Movie Reviews – As Good As Dead
Movie Reviews this week looks at the dark drama As Good As Dead. This is a very surreal movie starring Cary Elwes (Liar Liar) and the much loved Andie Macdowell (Four Weddings and a Funeral) as Ethan Belfrage and Helen Kalahan respectively, it also stars the stalwart Brian Cox (X-Men 2) as Reverend Kalahan.
We join the movie as Reverend Kalahan preaches to his congregation, at first glance it seems just like a normal church service, with the preacher speaking to his congregation about becoming shepherds, but as the camera pans across the audience and the surroundings in the church, you notice Swastikas, and Nazi symbols, not to mention some of the congregation could easily be taken for Neo-Nazis. As Kalahan continues to preach, it pans to his wife, who is looking on admirably, as Kalahan speaks; a member of the congregation gets up, as if the words of Kalahan had triggered something in him, we find out later that he went off and killed several immigrants in a bus, in an unprovoked rampage before shooting himself.

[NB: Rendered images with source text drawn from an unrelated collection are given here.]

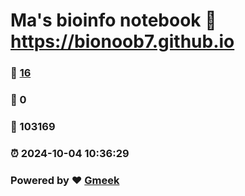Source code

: # Ma's bioinfo notebook :link: https://bionoob7.github.io 
### :page_facing_up: [16](https://bionoob7.github.io/tag.html) 
### :speech_balloon: 0 
### :hibiscus: 103169 
### :alarm_clock: 2024-10-04 10:36:29 
### Powered by :heart: [Gmeek](https://github.com/Meekdai/Gmeek)
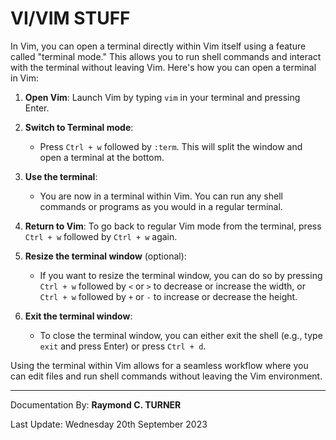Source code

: # VI/VIM STUFF

In Vim, you can open a terminal directly within Vim itself using a feature called "terminal mode." This allows you to run shell commands and interact with the terminal without leaving Vim. Here's how you can open a terminal in Vim:

1. **Open Vim**: Launch Vim by typing `vim` in your terminal and pressing Enter.

2. **Switch to Terminal mode**:
   - Press `Ctrl + w` followed by `:term`. This will split the window and open a terminal at the bottom.

3. **Use the terminal**:
   - You are now in a terminal within Vim. You can run any shell commands or programs as you would in a regular terminal.

4. **Return to Vim**: To go back to regular Vim mode from the terminal, press `Ctrl + w` followed by `Ctrl + w` again.

5. **Resize the terminal window** (optional):
   - If you want to resize the terminal window, you can do so by pressing `Ctrl + w` followed by `<` or `>` to decrease or increase the width, or `Ctrl + w` followed by `+` or `-` to increase or decrease the height.

6. **Exit the terminal window**:
   - To close the terminal window, you can either exit the shell (e.g., type `exit` and press Enter) or press `Ctrl + d`.

Using the terminal within Vim allows for a seamless workflow where you can edit files and run shell commands without leaving the Vim environment.

---

Documentation By: **Raymond C. TURNER**

Last Update: Wednesday 20th September 2023
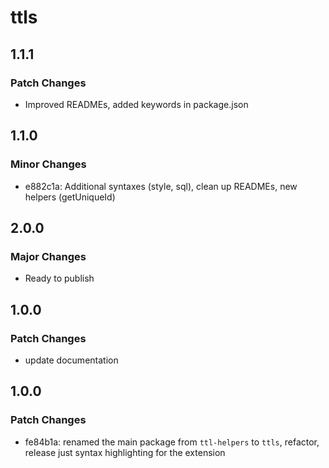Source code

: # ttls

## 1.1.1

### Patch Changes

- Improved READMEs, added keywords in package.json

## 1.1.0

### Minor Changes

- e882c1a: Additional syntaxes (style, sql), clean up READMEs, new helpers (getUniqueId)

## 2.0.0

### Major Changes

- Ready to publish

## 1.0.0

### Patch Changes

- update documentation

## 1.0.0

### Patch Changes

- fe84b1a: renamed the main package from `ttl-helpers` to `ttls`, refactor, release just syntax highlighting for the extension
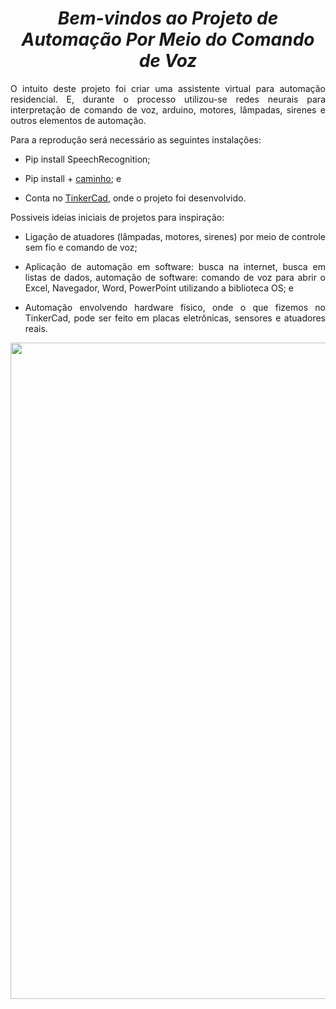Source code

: <span align="center">

#  *Bem-vindos ao  Projeto de Automação Por Meio do Comando de Voz*
 
</span>

<span align="justify">

O intuito deste projeto foi criar uma assistente virtual para automação residencial. E, durante o processo utilizou-se redes neurais para interpretação de comando de voz, arduino, motores, lâmpadas, sirenes e outros elementos de automação.

Para a reprodução será necessário as seguintes instalações:

- Pip install SpeechRecognition;

- Pip install + [caminho](https://www.lfd.uci.edu/~gohlke/pythonlibs/#pyaudio); e

- Conta no [TinkerCad](https://www.tinkercad.com/dashboard), onde o projeto foi desenvolvido.

Possiveis ideias iniciais de projetos para inspiração:

- Ligação de atuadores (lâmpadas, motores, sirenes) por meio de controle sem fio e comando de voz;

- Aplicação de automação em software: busca na internet, busca em listas de dados, automação de software: comando de voz para abrir o Excel, Navegador, Word, PowerPoint utilizando a biblioteca OS; e

- Automação envolvendo hardware físico, onde o que fizemos no TinkerCad, pode ser feito em placas eletrônicas, sensores e atuadores reais.

</span>

<div align="center">
<img src="https://www.cliquearquitetura.com.br/ckfinder/userfiles/images/art_Arquitetura%20e%20Urbanismo/assistente_virtual_inteligente_02.jpg" width="1050px" />
</div>
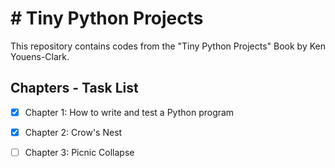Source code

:# # Tiny Python Projects
This repository contains codes from the "Tiny Python Projects" Book by Ken Youens-Clark.
​
## Chapters - Task List
- [x] Chapter 1: How to write and test a Python program
- [x] Chapter 2: Crow's Nest
- [ ] Chapter 3: Picnic
Collapse



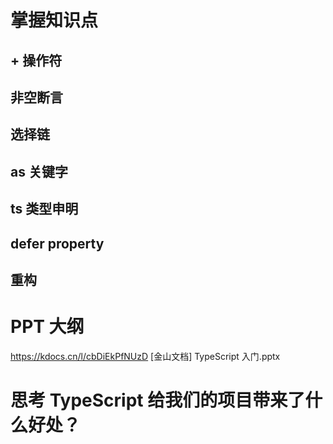 # 掌握知识点

## + 操作符

## 非空断言

## 选择链

## as 关键字

## ts 类型申明

## defer property

## 重构

# PPT 大纲

https://kdocs.cn/l/cbDiEkPfNUzD
[金山文档] TypeScript 入门.pptx

# 思考 TypeScript 给我们的项目带来了什么好处？
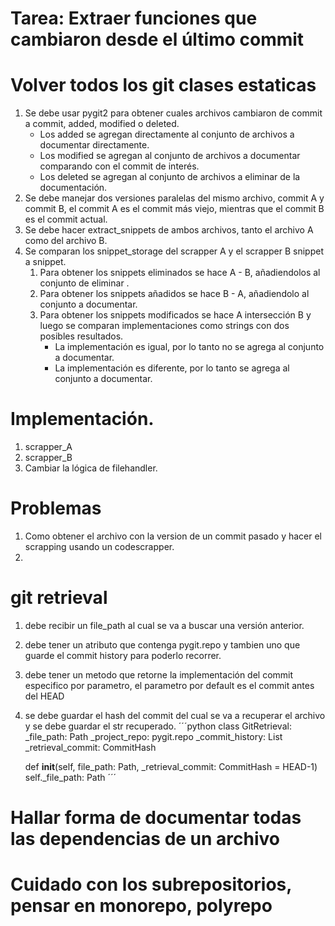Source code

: # Tarea: Extraer funciones que cambiaron desde el último commit
# Volver todos los git clases estaticas
1. Se debe usar pygit2 para obtener cuales archivos cambiaron de commit a commit, added, modified o deleted.
    - Los added se agregan directamente al conjunto de archivos a documentar directamente.
    - Los modified se agregan al conjunto de archivos a documentar comparando con el commit de interés. 
    - Los deleted se agregan al conjunto de archivos a eliminar de la documentación. 
2. Se debe manejar dos versiones paralelas del mismo archivo, commit A y commit B, el commit A es el commit más viejo, mientras que el commit B es el commit actual. 
3. Se debe  hacer extract_snippets de ambos archivos, tanto el archivo A como del archivo B. 
4. Se comparan los snippet_storage del scrapper A y el scrapper B snippet a snippet.
    1. Para obtener los snippets eliminados se hace A - B, añadiendolos al conjunto de eliminar . 
    2. Para obtener los snippets añadidos se hace B - A, añadiendolo al conjunto a documentar.
    3. Para obtener los snippets modificados se hace A intersección B y luego se comparan implementaciones como strings con dos posibles resultados.
        - La implementación es igual, por lo tanto no se agrega al conjunto a documentar.
        - La implementación es diferente, por lo tanto se agrega al conjunto a documentar. 

# Implementación. 

1. scrapper_A
2. scrapper_B
3. Cambiar la lógica de filehandler. 


# Problemas

1. Como obtener el archivo con la version de un commit pasado y hacer el scrapping usando un codescrapper.
2.  

# git retrieval 
1. debe recibir un file_path al cual se va a buscar una versión anterior. 
2. debe tener un atributo que contenga pygit.repo y tambien uno que guarde el commit history para poderlo recorrer. 
3. debe tener un metodo que retorne la implementación del commit especifico por parametro, el parametro por default es el commit antes del HEAD
4. se debe guardar el hash del commit del cual se va a recuperar el archivo y se debe guardar el str recuperado. 
´´´python
class GitRetrieval: 
    _file_path: Path 
    _project_repo: pygit.repo 
    _commit_history: List
    _retrieval_commit: CommitHash 

    def __init__(self, file_path: Path, _retrieval_commit: CommitHash = HEAD-1)
        self._file_path: Path 
´´´

# Hallar forma de documentar todas las dependencias de un archivo

# Cuidado con los subrepositorios, pensar en monorepo, polyrepo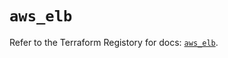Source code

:# `aws_elb`

Refer to the Terraform Registory for docs: [`aws_elb`](https://registry.terraform.io/providers/hashicorp/aws/5.16.0/docs/resources/elb).
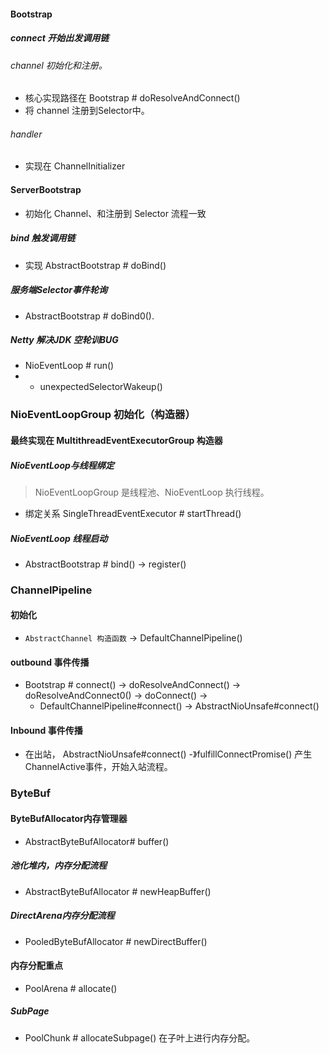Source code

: #### Bootstrap 
##### connect 开始出发调用链
###### channel 初始化和注册。
- 核心实现路径在 Bootstrap # doResolveAndConnect()
- 将 channel 注册到Selector中。
###### handler
- 实现在 ChannelInitializer

#### ServerBootstrap 
- 初始化 Channel、和注册到 Selector 流程一致
##### bind 触发调用链
- 实现 AbstractBootstrap # doBind()

##### 服务端Selector事件轮询 
- AbstractBootstrap # doBind0().

##### Netty 解决JDK 空轮训BUG
- NioEventLoop # run() 
- - unexpectedSelectorWakeup() 



### NioEventLoopGroup 初始化（构造器）
#### 最终实现在 MultithreadEventExecutorGroup 构造器
##### NioEventLoop与线程绑定
> NioEventLoopGroup 是线程池、NioEventLoop 执行线程。
- 绑定关系 SingleThreadEventExecutor # startThread()

##### NioEventLoop 线程启动
- AbstractBootstrap # bind() -> register()



### ChannelPipeline
#### 初始化
- `AbstractChannel 构造函数` -> DefaultChannelPipeline() 

#### outbound 事件传播
- Bootstrap # connect() -> doResolveAndConnect() -> doResolveAndConnect0() -> doConnect() -> 
    - DefaultChannelPipeline#connect() -> AbstractNioUnsafe#connect()  
 
#### Inbound 事件传播
- 在出站， AbstractNioUnsafe#connect() -》fulfillConnectPromise() 产生ChannelActive事件，开始入站流程。

### ByteBuf
#### ByteBufAllocator内存管理器
- AbstractByteBufAllocator# buffer()

##### 池化堆内，内存分配流程
- AbstractByteBufAllocator # newHeapBuffer()

##### DirectArena内存分配流程
- PooledByteBufAllocator # newDirectBuffer()

#### 内存分配重点
- PoolArena # allocate()

##### SubPage
- PoolChunk # allocateSubpage() 在子叶上进行内存分配。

We move forward several years, to Ethan who is entertaining his lovely daughter Sarah played by the adorable Emma Kantor; before being whisked away by her mother Kate, played by Nicole Ansari-Cox. Ethan is facing some problems with his landlord who is trying to evict him, so he can build a new lucrative residential property, but Ethan is determined not to move, and he is prepared for any tactic his landlord will try. Soon after the initial confrontation with his landlord he is paid a visit by two men, he assumes they are with his landlord and doesn’t open the door, they come back later and trap Ethan in his flat. They proceed to torture him, while asking him to confess, he desperately tells them he doesn’t know what they are talking about, all the while he assumes that his landlord had sent them to force him to relinquish his flat, but it turns out Kalahan, the preacher at the beginning had been killed, soon after the unprovoked rampage by a member of his flock, and these two men; one Jake played by Matt Dallas (The Indian) and the other Aaron (played brilliantly even down to the Southern accent) by Frank Whaley (Swimming with Sharks); are out for revenge, ordered so by Helen, who joins all of them later on.
Ethan is adamant he doesn’t know what they are talking about and despite their torture he doesn’t deviate from his story, the audience will no doubt feel this is a case of mistaken identity that is about to go horribly wrong, especially when Ethan’s lovely next door neighbour Amy played by Jess Weixler is equally bundled in to the shenanigans, and is used as a guinea pig to get Ethan to confess to all that his torturers would like him to confess to, while frighteningly for Ethan his wife and daughter are wondering why he hasn’t showed up and may just come to his flat to investigate.
As Good As Dead is a very dark movie, and many will be impressed by the acting abilities of all involved.